Schindler’s List survivor speaks at I-House

“The way to remember the Holocaust—the way I remember it—is one person at a time,” survivor Leon Leyson said.

By Anna Tenuta

Over 200 students and community members filled the International House to hear the youngest survivor on Schindler’s List, Leon Leyson, share the story of his life during the Holocaust.

Oskar Schindler, a German businessman, saved over one thousand Jews during World War II by using his influence with the Nazi government. Less than 60 of the 1,100 Schindler’s list survivors are alive today.

The event was sponsored by Chabad at the University of Chicago and Hyde Park and the Illinois Holocaust Museum.

“The way to remember the Holocaust—the way I remember it—is one person at a time,” Leyson said.

As the youngest of five children, Leyson spent the first nine years of his life living in a small town in eastern Poland until his father got a job in Krakow, forcing his family to move. Soon after, Germany invaded Poland, and the Nazi party began deporting Jews to concentration camps.

Leyson called his survival “a whole series of fortunate events,” adding he was lucky and driven by his desire to be with his parents.

“If I were to tell you the number of times that my life was in danger, we would have to spend a whole lot of time here,” Leyson said.

Leyson and his family were sent to a camp, but Schindler’s kindness and savvy spare their lives. Schindler bribed the Nazis into allowing a sub-camp right next to his factory.
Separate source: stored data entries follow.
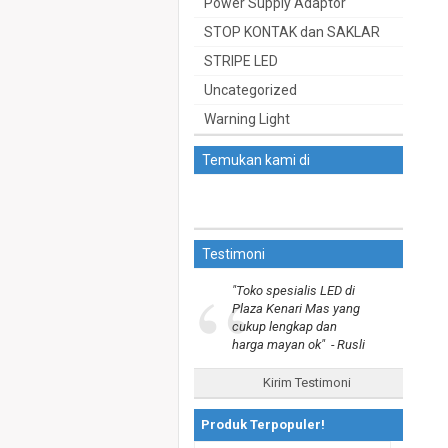
Power Supply Adaptor
STOP KONTAK dan SAKLAR
STRIPE LED
Uncategorized
Warning Light
Temukan kami di
Testimoni
“
"Toko spesialis LED di
Plaza Kenari Mas yang
cukup lengkap dan
harga mayan ok"
- Rusli
Kirim Testimoni
Produk Terpopuler!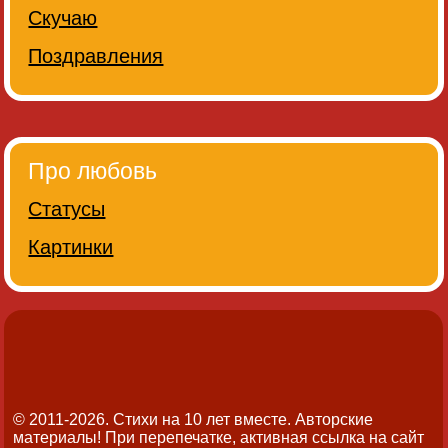
Скучаю
Поздравления
Про любовь
Статусы
Картинки
© 2011-2026. Стихи на 10 лет вместе.
Авторские
материалы! При перепечатке, активная ссылка на сайт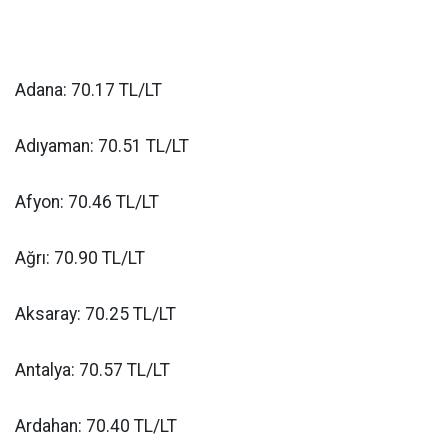
Adana: 70.17 TL/LT
Adıyaman: 70.51 TL/LT
Afyon: 70.46 TL/LT
Ağrı: 70.90 TL/LT
Aksaray: 70.25 TL/LT
Antalya: 70.57 TL/LT
Ardahan: 70.40 TL/LT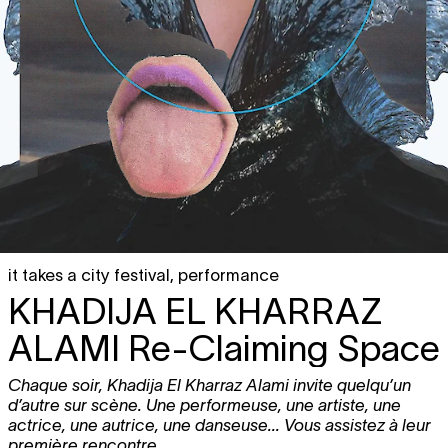
it takes a city festival
,
performance
KHADIJA EL KHARRAZ
ALAMI
Re-Claiming Space
Chaque soir, Khadija El Kharraz Alami invite quelqu’un
d’autre sur scène. Une performeuse, une artiste, une
actrice, une autrice, une danseuse... Vous assistez à leur
première rencontre.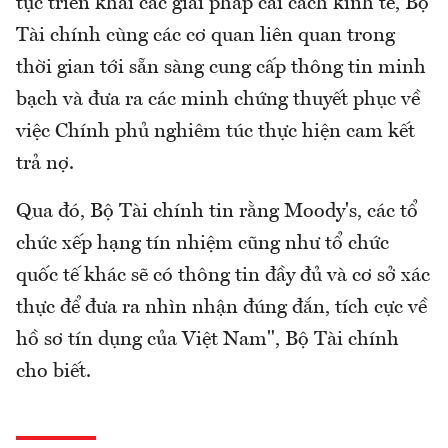
tục triển khai các giải pháp cải cách kinh tế, Bộ
Tài chính cùng các cơ quan liên quan trong
thời gian tới sẵn sàng cung cấp thông tin minh
bạch và đưa ra các minh chứng thuyết phục về
việc Chính phủ nghiêm túc thực hiện cam kết
trả nợ.
Qua đó, Bộ Tài chính tin rằng Moody's, các tổ
chức xếp hạng tín nhiệm cũng như tổ chức
quốc tế khác sẽ có thông tin đầy đủ và cơ sở xác
thực để đưa ra nhìn nhận đúng đắn, tích cực về
hồ sơ tín dụng của Việt Nam", Bộ Tài chính
cho biết.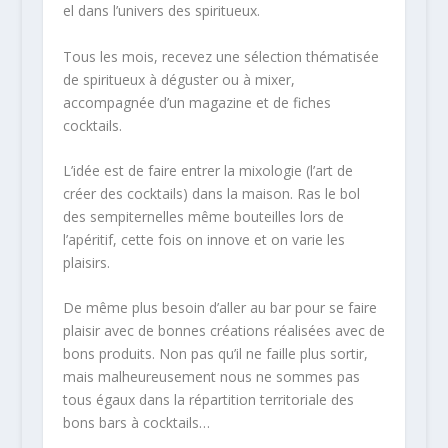
el dans l’univers des spiritueux.
Tous les mois, recevez une sélection thématisée
de spiritueux à déguster ou à mixer,
accompagnée d’un magazine et de fiches
cocktails.
L’idée est de faire entrer la mixologie (l’art de
créer des cocktails) dans la maison. Ras le bol
des sempiternelles même bouteilles lors de
l’apéritif, cette fois on innove et on varie les
plaisirs.
De même plus besoin d’aller au bar pour se faire
plaisir avec de bonnes créations réalisées avec de
bons produits. Non pas qu’il ne faille plus sortir,
mais malheureusement nous ne sommes pas
tous égaux dans la répartition territoriale des
bons bars à cocktails…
There, he would house Jews and protect them from deportation.

While Leyson’s father was on the list to go with Schindler, Leyson’s transfer was uncertain.

“A few days before the transfer was going to take place, I found out that my name had been crossed off the list,” Leyson said. “I pretty much resigned that I was going to be left in this camp.”

Leyson said that as he went to see his mother off, something within him convinced him to speak up to an officer and told him that his name was on the list and had been crossed off.

“He looked at the list, looked at me and just pointed to the group and grunted,” Leyson said. “If I hadn’t done that, my chances for surviving would have been practically zero in that camp.”

Leyson recalled Schindler as a kind and caring man who did not accept the ideology of the Nazis.

“He stopped and talked to me as I worked my night shift sometimes, looked me in the eye, and waited for an answer,” Leyson said. “When you looked in Schindler’s eyes, there was a little humanity there.”

According to Leyson, Schindler’s efforts to transport all of his workers safely to his other factory went “above and beyond” in all respects.

“At one point, Schindler heard that not all the women on his list were being sent to him,” Leyson explained. “My mother, one of those women, was taken out of the barracks where she awaited the gas chamber, and sent back to the group of women who were going with Schindler’s company.”

As the war neared its end, Leyson remembers Schindler’s departure and his farewell speech in the factory.

“I remember standing there and hearing pretty much the same words that you heard in the movie,” Leyson said, referencing the 1993 Academy Award-winning Schindler’s List.

“In the darkness of all of Europe, there was a little light named Schindler,” Leyson said.